Now the whole thing has been set out in a book. The New York Times reported recently on a new book called “Money
Changes Everything,”
an anthology edited by Elissa
Schappell and Jenny Offill.

The New York Times: “... issues of money — and the
envy it causes — is creating more financial and psychological distress than we can imagine, psychologists and social scientists say. We overspend to keep up with neighbours and friends; take jobs we’re not happy at to keep up a lifestyle we think we should have; and compulsively watch television shows that flaunt multimillion-dollar homes and exotic vacations.”
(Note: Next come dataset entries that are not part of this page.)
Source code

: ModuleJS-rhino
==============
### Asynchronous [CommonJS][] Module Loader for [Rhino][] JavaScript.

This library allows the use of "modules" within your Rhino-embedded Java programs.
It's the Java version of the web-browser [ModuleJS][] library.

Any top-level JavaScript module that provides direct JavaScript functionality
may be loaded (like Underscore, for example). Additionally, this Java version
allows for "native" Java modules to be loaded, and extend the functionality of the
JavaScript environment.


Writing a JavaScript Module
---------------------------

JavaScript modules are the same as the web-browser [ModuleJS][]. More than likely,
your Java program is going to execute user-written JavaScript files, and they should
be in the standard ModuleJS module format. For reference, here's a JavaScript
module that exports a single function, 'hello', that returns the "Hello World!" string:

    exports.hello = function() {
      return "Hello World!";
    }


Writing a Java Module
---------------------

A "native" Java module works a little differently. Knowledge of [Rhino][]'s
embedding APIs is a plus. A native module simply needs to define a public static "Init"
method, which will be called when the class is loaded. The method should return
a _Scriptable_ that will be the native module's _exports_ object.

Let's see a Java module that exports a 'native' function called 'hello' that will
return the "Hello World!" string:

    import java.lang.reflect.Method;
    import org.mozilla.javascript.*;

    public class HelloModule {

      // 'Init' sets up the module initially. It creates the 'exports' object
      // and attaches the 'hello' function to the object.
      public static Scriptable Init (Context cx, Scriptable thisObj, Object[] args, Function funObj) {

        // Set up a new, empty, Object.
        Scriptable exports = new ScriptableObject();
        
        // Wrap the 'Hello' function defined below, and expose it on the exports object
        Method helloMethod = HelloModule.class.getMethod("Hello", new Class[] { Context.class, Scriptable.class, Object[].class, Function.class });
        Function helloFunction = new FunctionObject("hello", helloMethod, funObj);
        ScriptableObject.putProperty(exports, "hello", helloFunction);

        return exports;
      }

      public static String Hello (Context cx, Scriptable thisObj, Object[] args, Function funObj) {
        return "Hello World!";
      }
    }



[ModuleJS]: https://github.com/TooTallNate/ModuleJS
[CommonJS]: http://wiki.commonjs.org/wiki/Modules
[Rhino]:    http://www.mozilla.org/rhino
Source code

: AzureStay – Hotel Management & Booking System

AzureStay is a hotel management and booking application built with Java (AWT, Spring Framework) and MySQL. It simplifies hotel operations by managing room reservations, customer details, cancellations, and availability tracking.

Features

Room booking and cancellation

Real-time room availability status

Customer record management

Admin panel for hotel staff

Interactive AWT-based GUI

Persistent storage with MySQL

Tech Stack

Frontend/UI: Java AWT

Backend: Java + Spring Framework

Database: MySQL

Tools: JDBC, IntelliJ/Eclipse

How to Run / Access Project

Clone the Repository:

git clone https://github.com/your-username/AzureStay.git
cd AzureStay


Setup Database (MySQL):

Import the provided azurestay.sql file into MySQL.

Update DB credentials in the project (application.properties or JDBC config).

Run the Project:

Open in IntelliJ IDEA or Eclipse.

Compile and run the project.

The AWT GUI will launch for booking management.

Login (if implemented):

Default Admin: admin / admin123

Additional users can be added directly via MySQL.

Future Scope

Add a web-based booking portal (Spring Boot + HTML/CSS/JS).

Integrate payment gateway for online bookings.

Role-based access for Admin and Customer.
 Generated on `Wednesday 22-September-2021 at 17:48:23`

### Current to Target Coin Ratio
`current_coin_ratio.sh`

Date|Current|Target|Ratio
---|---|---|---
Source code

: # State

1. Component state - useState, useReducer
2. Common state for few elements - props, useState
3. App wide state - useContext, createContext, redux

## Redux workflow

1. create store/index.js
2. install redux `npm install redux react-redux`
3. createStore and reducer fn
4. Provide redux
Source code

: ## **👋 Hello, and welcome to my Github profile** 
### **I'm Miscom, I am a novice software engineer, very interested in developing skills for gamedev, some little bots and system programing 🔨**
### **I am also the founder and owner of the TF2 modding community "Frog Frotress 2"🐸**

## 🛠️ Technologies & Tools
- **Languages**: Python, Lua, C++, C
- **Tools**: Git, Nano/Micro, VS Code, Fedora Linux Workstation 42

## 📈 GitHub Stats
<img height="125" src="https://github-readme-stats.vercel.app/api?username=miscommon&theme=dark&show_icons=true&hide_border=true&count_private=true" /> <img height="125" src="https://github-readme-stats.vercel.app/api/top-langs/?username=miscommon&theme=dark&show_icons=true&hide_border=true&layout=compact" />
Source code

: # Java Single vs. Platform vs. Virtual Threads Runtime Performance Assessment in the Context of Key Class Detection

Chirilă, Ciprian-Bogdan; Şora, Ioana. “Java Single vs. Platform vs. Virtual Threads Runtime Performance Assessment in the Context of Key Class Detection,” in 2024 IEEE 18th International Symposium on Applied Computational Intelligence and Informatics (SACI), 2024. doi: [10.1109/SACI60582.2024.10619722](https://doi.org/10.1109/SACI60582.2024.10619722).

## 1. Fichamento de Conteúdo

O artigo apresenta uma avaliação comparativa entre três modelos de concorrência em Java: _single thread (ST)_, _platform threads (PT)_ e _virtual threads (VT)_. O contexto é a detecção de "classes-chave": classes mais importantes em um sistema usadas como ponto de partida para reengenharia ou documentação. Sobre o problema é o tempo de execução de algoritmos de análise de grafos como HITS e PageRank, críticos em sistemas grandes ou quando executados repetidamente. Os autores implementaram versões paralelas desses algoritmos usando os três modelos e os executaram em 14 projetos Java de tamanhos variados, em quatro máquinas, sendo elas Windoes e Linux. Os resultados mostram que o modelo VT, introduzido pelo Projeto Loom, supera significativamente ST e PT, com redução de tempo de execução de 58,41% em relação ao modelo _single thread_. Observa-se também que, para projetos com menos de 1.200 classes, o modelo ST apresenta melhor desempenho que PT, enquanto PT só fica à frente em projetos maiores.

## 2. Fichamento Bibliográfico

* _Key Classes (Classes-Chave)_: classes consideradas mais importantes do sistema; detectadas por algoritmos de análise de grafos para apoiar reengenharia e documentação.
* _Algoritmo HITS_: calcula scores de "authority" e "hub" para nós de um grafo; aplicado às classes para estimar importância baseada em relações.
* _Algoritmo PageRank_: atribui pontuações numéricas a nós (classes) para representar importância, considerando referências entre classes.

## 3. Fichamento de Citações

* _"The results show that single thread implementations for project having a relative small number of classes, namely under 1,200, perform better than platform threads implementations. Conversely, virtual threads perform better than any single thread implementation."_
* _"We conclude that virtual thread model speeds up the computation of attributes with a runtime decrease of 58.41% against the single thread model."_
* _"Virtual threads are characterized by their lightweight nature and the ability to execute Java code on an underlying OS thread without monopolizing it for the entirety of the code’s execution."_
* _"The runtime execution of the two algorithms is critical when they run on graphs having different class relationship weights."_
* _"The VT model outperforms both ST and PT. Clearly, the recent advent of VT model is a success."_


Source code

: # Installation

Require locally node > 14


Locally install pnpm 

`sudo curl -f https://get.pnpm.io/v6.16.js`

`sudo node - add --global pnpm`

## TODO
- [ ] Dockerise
As a result of the explosion of credit that has caused this mountain of debt, the distinction between who is rich, and who isn’t has been significantly blurred. Probably, one of the reasons for the increase in social antagonism between those that have absolutely nothing, and the much larger number of – actually working class people – that appear now to be rich, to have lots of possessions etc. People can live, what would formally have been, the lifestyle of the relatively rich even though by any rational definition they are not. With banks and building societies offering loans on five times earnings, and for virtually unlimited periods even people on average earnings or even below can borrow huge sums of money that other than in London and the South-East allow people to buy houses that would formally only have been within the scope of the rich, or upper middle class. The result has been a spiral in house prices. That in turn has meant that those people that were able to buy houses in the 1960’s or 1970’s – often in the North for around £1,000 - £2,000, now find themselves as they approach retirement, with considerable assets. The house price was inflated away by the inflation of the 1970’s and early 80’s, meaning the mortgage was cleared, and a large amount of disposable income could be saved. The consequence now is all of the adverts for “equity release” for such people, encouraging such people to sell all or part of their house – usually at some knock-down value – in order to get cash now to make up for the fall in state pension, or to maintain a fairly affluent lifestyle. At the same time those that were unable, or chose not to buy during that period have found themselves well and truly screwed in comparison. And seeing such people continuing to enjoy such a lifestyle not only increases social tension – actually against people of their own class rather than any anger being directed against the capitalist class – but also encourages further borrowing by others to try to keep up. For younger people that have not had this historical advantage the example of this lifestyle merely encourages borrowing in the first place, and with every new electrical gadget, every new fad in motor vehicles, every new accoutrement for improving the house, the need to keep up with the Jones’s means borrowing money to do it, whilst nether realises the Jones’s didn’t have any money either, but were also loaded with debt.

“All the ready credit gives of the illusion of living the American dream,” says Schappell. “Economists report that middle-class families are now carrying record levels of credit card debt, going without health insurance and filing for bankruptcy at several times the rate of the early 1980s.”

“Turns out those McMansions and shiny S.U.V.’s have us
mortgaged up to our eyeballs, but until the wolf is truly at the door, you won’t find many of us admitting it.”

“Schappell said she now believes... that the old-fashioned ideal of working hard, saving and gradually making it is a bankrupt one. Instead, the way people envision growing rich, she said, is through a windfall: “a malpractice lawsuit, the lottery or going on a reality show — it’s the new American dream.”